What the task asks
Write out every line exactly, from the first line of the records below through the line that contains "специалистам по рекламе — да. При этом ничто".
[[ Records for processing open ]]
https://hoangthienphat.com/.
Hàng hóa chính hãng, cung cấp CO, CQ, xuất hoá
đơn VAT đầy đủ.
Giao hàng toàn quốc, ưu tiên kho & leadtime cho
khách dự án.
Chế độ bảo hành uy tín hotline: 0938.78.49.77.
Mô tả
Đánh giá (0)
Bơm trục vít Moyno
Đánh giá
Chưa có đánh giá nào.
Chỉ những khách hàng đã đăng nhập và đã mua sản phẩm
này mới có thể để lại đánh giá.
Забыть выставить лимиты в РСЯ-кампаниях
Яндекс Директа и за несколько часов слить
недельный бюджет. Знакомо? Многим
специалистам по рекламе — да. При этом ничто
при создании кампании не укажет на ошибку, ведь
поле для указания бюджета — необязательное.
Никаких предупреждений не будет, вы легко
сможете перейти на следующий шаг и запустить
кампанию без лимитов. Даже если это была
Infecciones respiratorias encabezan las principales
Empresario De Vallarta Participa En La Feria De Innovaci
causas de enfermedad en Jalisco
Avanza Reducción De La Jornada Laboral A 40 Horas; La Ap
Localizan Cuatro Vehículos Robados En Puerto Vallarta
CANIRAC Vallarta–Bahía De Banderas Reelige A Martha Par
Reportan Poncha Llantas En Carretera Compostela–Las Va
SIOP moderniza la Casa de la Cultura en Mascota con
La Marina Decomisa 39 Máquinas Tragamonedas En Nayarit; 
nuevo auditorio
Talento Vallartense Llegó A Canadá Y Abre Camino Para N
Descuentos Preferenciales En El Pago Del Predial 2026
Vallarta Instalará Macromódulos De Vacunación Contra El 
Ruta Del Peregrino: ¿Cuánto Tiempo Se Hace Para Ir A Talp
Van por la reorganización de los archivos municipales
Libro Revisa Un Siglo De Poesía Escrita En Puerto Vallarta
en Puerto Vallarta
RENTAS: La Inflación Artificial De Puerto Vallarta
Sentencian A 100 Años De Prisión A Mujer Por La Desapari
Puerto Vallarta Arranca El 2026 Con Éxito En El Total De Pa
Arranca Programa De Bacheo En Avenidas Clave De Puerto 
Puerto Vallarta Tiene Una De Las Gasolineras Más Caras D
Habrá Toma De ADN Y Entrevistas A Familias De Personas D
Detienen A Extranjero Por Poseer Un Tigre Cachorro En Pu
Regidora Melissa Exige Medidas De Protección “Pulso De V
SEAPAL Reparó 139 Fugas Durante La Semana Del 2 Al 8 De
[[ Records for processing closed ]]
Response
https://hoangthienphat.com/.
Hàng hóa chính hãng, cung cấp CO, CQ, xuất hoá
đơn VAT đầy đủ.
Giao hàng toàn quốc, ưu tiên kho & leadtime cho
khách dự án.
Chế độ bảo hành uy tín hotline: 0938.78.49.77.
Mô tả
Đánh giá (0)
Bơm trục vít Moyno
Đánh giá
Chưa có đánh giá nào.
Chỉ những khách hàng đã đăng nhập và đã mua sản phẩm
này mới có thể để lại đánh giá.
Забыть выставить лимиты в РСЯ-кампаниях
Яндекс Директа и за несколько часов слить
недельный бюджет. Знакомо? Многим
специалистам по рекламе — да. При этом ничто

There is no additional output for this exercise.